> **Exercise objective**:
Retype all the data word for word.

> **Information supplied**:
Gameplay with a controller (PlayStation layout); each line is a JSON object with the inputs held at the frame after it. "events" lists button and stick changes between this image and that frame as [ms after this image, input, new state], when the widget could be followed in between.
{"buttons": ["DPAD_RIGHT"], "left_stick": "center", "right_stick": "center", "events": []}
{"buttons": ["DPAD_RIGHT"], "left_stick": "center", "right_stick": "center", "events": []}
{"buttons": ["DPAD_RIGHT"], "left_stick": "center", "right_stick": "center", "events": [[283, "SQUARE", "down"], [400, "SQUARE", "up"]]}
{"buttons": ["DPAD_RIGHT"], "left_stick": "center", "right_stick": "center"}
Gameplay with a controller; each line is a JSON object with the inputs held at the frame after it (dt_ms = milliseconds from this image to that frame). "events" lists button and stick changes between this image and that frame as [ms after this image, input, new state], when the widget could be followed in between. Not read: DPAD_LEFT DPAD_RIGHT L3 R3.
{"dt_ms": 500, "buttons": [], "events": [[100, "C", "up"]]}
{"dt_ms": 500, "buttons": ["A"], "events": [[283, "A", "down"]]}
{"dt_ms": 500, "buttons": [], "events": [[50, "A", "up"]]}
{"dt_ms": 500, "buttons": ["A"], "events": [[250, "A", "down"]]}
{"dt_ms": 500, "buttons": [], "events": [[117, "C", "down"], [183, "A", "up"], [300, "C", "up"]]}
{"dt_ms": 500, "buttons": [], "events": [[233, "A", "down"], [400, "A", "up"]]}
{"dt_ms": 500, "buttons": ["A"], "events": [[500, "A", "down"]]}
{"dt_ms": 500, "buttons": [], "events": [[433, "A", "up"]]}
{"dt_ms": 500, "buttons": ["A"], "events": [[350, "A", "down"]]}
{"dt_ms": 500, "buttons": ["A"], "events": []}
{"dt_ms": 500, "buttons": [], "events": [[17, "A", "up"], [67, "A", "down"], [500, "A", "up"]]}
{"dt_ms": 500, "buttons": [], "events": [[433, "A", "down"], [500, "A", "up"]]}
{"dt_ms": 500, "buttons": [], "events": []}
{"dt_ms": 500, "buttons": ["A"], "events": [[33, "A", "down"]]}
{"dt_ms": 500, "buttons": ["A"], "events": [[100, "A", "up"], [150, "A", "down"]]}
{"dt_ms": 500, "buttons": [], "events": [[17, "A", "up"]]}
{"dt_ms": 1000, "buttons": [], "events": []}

> **Answer box**:
Gameplay with a controller (PlayStation layout); each line is a JSON object with the inputs held at the frame after it. "events" lists button and stick changes between this image and that frame as [ms after this image, input, new state], when the widget could be followed in between.
{"buttons": ["DPAD_RIGHT"], "left_stick": "center", "right_stick": "center", "events": []}
{"buttons": ["DPAD_RIGHT"], "left_stick": "center", "right_stick": "center", "events": []}
{"buttons": ["DPAD_RIGHT"], "left_stick": "center", "right_stick": "center", "events": [[283, "SQUARE", "down"], [400, "SQUARE", "up"]]}
{"buttons": ["DPAD_RIGHT"], "left_stick": "center", "right_stick": "center"}
Gameplay with a controller; each line is a JSON object with the inputs held at the frame after it (dt_ms = milliseconds from this image to that frame). "events" lists button and stick changes between this image and that frame as [ms after this image, input, new state], when the widget could be followed in between. Not read: DPAD_LEFT DPAD_RIGHT L3 R3.
{"dt_ms": 500, "buttons": [], "events": [[100, "C", "up"]]}
{"dt_ms": 500, "buttons": ["A"], "events": [[283, "A", "down"]]}
{"dt_ms": 500, "buttons": [], "events": [[50, "A", "up"]]}
{"dt_ms": 500, "buttons": ["A"], "events": [[250, "A", "down"]]}
{"dt_ms": 500, "buttons": [], "events": [[117, "C", "down"], [183, "A", "up"], [300, "C", "up"]]}
{"dt_ms": 500, "buttons": [], "events": [[233, "A", "down"], [400, "A", "up"]]}
{"dt_ms": 500, "buttons": ["A"], "events": [[500, "A", "down"]]}
{"dt_ms": 500, "buttons": [], "events": [[433, "A", "up"]]}
{"dt_ms": 500, "buttons": ["A"], "events": [[350, "A", "down"]]}
{"dt_ms": 500, "buttons": ["A"], "events": []}
{"dt_ms": 500, "buttons": [], "events": [[17, "A", "up"], [67, "A", "down"], [500, "A", "up"]]}
{"dt_ms": 500, "buttons": [], "events": [[433, "A", "down"], [500, "A", "up"]]}
{"dt_ms": 500, "buttons": [], "events": []}
{"dt_ms": 500, "buttons": ["A"], "events": [[33, "A", "down"]]}
{"dt_ms": 500, "buttons": ["A"], "events": [[100, "A", "up"], [150, "A", "down"]]}
{"dt_ms": 500, "buttons": [], "events": [[17, "A", "up"]]}
{"dt_ms": 1000, "buttons": [], "events": []}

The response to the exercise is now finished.